In 1895 and 1896 an attempt was made to float the Julian, Victory, and several other claims adjoining into one big company in London, but the promotor found when in England that he would have to modify the offers he had made to the property-holders, and as the new terms were unacceptable to the Curtis brothers the flotation fell through.

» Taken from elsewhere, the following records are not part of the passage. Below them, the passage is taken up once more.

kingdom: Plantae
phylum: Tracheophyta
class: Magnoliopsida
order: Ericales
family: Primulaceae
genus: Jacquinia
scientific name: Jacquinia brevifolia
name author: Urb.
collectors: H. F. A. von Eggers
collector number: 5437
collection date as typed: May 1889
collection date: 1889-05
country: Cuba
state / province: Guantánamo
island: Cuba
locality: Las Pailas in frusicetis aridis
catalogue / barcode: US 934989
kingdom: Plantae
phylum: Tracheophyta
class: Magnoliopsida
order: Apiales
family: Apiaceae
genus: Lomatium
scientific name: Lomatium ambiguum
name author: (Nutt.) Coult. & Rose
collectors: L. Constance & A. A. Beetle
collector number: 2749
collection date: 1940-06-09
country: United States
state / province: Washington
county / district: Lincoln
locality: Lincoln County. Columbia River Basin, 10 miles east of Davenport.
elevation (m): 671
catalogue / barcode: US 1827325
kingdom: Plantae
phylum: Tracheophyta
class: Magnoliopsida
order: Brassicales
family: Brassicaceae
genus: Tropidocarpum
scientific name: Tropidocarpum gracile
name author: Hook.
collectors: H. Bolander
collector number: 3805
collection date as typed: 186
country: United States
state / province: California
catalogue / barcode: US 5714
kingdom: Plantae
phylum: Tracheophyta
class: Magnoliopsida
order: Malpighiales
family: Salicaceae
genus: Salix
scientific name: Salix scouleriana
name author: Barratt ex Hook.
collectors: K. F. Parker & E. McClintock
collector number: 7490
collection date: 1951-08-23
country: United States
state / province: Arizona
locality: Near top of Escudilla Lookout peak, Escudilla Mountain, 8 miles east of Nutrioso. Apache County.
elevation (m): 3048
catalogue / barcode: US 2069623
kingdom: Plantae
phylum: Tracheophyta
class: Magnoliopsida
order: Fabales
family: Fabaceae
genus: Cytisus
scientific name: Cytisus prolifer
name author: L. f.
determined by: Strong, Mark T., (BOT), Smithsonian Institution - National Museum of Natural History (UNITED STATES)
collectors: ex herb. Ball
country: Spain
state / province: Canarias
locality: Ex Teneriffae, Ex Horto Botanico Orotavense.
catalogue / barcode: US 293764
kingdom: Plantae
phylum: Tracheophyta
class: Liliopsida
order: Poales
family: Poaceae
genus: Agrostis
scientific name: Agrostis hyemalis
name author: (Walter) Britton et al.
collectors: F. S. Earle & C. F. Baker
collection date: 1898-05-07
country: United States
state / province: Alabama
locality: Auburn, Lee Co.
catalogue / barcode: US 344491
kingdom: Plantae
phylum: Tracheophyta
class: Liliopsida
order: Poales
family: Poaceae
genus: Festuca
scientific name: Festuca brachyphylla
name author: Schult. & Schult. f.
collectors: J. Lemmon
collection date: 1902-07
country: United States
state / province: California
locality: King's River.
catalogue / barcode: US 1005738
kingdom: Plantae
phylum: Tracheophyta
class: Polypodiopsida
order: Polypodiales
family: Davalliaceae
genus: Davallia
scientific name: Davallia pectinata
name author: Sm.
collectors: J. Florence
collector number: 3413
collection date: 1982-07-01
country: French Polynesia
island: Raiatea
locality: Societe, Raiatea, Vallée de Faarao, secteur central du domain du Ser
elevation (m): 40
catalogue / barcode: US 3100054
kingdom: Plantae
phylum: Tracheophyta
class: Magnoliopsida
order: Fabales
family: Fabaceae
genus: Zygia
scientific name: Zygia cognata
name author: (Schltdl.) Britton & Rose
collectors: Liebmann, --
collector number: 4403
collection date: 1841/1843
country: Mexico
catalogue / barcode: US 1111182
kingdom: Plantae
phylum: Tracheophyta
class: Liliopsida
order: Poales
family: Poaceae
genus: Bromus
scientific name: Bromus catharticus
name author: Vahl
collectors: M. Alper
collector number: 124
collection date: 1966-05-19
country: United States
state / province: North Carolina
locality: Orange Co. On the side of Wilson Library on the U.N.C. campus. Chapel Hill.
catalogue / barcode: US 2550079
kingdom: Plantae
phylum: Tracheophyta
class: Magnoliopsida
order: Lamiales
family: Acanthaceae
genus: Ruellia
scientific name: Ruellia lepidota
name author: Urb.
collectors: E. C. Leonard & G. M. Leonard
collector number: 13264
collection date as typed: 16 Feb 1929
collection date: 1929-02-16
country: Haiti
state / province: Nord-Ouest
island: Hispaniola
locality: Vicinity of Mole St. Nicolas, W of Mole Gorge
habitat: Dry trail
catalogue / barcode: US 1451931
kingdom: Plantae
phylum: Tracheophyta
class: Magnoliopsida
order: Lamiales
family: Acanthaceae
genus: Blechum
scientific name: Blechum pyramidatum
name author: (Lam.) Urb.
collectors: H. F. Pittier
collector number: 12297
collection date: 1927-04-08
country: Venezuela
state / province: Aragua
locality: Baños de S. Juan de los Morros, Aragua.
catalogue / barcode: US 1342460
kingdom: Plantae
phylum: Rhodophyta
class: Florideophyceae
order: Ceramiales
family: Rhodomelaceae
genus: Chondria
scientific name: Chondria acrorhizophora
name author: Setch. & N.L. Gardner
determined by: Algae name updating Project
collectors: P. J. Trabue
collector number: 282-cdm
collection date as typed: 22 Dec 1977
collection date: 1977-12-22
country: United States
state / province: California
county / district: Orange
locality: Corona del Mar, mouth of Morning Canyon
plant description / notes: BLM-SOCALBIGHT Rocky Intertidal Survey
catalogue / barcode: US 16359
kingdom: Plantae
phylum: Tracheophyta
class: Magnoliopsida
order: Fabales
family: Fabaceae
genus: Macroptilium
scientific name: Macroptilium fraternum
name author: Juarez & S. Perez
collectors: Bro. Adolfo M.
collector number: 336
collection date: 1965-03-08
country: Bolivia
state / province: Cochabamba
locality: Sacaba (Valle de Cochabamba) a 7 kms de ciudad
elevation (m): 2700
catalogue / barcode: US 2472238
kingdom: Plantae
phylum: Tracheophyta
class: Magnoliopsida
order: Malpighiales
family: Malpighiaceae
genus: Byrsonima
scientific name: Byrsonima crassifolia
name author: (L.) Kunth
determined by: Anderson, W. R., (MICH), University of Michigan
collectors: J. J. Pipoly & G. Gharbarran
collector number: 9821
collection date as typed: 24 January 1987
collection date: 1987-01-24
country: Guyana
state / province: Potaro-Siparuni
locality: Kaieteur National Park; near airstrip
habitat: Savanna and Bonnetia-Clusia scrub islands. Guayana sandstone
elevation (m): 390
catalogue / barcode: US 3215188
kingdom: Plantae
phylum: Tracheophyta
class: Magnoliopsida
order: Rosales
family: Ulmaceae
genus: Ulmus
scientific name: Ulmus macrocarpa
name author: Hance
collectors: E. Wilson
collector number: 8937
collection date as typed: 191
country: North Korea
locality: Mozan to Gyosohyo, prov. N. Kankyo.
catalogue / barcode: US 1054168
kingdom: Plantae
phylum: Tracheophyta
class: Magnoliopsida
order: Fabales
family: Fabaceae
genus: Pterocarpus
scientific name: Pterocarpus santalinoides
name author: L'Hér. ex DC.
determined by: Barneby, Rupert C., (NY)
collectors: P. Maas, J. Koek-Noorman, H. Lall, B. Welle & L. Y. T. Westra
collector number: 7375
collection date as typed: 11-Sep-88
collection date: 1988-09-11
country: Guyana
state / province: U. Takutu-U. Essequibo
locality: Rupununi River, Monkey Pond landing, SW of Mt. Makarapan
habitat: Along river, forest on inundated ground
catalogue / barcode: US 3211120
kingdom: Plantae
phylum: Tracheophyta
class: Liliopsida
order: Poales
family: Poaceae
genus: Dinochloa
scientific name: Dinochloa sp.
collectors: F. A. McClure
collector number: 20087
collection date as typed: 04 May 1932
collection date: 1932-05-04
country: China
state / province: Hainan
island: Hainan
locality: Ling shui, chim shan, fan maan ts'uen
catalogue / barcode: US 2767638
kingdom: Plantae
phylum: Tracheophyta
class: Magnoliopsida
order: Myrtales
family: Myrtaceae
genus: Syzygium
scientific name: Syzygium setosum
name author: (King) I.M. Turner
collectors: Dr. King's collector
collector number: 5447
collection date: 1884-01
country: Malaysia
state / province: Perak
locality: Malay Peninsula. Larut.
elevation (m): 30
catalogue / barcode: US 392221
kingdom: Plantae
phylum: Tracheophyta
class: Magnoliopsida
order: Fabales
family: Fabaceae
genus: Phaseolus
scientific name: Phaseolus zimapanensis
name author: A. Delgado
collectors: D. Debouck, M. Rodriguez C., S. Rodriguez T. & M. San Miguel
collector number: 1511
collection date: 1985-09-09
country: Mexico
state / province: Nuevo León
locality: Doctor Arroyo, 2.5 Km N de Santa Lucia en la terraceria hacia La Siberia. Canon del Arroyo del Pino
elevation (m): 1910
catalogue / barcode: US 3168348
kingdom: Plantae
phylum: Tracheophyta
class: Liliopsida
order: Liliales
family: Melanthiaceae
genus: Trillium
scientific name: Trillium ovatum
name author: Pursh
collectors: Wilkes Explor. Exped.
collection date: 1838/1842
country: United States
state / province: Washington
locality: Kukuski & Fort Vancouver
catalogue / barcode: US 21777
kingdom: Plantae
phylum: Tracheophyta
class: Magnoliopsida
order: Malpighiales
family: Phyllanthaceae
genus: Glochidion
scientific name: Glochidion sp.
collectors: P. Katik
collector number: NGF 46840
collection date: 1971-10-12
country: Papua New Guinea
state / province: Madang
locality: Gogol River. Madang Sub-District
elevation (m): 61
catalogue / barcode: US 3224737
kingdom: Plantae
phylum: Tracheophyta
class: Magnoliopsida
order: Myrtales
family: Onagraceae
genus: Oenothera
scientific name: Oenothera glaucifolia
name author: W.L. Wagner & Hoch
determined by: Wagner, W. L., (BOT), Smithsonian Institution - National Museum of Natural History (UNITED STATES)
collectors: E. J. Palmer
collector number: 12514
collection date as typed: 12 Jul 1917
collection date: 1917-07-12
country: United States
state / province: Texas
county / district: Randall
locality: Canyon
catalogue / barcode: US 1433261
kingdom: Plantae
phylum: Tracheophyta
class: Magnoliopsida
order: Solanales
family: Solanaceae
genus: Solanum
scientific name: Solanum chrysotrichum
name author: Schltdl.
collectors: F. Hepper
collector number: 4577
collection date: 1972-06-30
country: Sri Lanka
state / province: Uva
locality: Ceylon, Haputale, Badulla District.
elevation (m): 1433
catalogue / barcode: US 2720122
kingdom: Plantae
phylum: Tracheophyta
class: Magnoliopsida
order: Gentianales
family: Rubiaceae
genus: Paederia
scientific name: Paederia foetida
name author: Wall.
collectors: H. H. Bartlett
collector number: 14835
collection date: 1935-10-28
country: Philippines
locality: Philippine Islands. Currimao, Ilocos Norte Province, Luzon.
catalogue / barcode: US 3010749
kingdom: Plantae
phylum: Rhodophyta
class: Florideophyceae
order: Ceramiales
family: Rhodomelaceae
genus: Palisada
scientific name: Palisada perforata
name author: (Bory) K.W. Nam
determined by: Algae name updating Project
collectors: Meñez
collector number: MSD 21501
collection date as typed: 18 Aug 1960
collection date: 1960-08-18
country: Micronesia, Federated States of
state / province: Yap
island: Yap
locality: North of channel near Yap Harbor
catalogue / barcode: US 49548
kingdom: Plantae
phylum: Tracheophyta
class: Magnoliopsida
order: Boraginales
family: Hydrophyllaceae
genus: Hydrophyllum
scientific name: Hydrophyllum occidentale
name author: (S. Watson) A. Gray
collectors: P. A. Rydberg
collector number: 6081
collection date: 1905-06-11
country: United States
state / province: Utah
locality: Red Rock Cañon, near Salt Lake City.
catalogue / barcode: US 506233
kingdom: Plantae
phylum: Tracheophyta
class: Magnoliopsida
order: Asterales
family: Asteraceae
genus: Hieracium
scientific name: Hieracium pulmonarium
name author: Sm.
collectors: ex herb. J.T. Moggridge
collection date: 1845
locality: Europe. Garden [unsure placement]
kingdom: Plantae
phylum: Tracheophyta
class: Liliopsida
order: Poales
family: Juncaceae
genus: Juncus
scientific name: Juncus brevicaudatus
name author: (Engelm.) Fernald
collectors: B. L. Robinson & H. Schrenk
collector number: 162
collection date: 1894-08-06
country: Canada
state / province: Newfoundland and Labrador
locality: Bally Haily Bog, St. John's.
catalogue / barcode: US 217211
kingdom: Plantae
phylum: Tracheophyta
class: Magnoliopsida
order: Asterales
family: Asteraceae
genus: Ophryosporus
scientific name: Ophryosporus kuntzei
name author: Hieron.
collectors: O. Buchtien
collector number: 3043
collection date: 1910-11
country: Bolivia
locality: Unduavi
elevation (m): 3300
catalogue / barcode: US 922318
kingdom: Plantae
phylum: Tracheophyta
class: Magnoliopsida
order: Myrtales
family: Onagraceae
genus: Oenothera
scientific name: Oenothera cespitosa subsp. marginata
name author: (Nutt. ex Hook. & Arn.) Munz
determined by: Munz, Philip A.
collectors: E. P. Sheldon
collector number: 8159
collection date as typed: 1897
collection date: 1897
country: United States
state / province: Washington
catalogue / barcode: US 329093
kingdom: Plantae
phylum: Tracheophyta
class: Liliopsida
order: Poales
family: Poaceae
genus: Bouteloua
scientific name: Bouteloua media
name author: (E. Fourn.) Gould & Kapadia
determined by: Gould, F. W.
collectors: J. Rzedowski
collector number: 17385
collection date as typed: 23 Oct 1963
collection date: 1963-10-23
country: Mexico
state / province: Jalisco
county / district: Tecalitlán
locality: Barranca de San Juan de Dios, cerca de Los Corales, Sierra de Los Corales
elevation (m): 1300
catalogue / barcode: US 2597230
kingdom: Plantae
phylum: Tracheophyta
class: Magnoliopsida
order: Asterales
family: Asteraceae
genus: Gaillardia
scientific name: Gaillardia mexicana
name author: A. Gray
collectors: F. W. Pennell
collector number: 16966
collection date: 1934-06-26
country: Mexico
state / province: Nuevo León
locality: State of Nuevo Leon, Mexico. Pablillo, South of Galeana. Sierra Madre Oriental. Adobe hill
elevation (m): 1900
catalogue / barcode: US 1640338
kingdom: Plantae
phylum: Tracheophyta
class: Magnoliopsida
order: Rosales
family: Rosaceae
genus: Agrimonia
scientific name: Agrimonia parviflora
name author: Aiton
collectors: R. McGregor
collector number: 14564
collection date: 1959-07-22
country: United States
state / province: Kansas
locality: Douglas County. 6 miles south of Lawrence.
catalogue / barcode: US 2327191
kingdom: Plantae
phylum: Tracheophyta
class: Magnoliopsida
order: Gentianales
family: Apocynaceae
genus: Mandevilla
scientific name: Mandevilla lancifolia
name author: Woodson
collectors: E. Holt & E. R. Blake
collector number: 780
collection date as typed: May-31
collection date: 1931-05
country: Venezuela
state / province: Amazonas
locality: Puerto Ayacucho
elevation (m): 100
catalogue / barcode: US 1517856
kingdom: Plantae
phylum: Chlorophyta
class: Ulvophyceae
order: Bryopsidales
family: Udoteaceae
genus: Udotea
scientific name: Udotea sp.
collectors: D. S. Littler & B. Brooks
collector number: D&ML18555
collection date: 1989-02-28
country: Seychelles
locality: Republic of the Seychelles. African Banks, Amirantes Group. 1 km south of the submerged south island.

In the meantime, development work on the Victory showed that in No. 1 adit the shoot of gold-bearing stone was about 134 ft. long, averaging between 18 in. and 24 in. in width. From the adit a winze was sunk to a depth of 93 ft., and No. 2 adit was driven to meet it. The reef was then all stoped out from No. 2 level to the surface, some 609 tons being mined and crushed for a yield of 1,159 oz. 7 dwt. gold, valued at £5,564 11s. 3d. In 1898, the stone having been practically exhausted, an amalgamation of the Julian and Victory Companies was arranged, under the title of the Julian Gold-mining Company; and as the water was said to be too heavy to permit of sinking below No. 2 level a start was made to put in a third adit about 200 ft. below the latter. This adit was carried in about 200 ft. when the work was abandoned owing to the company’s funds being used up.


  1. Progress Report on Reps. Geol. Survey, Vol. 12, 1879, p. 19.
  2. 14th Annual Rep. Colonial Museum and Laboratory, 1879, p. 35.
  3. Rep. Geol. Survey, Vol. 15, 1883, p. 84.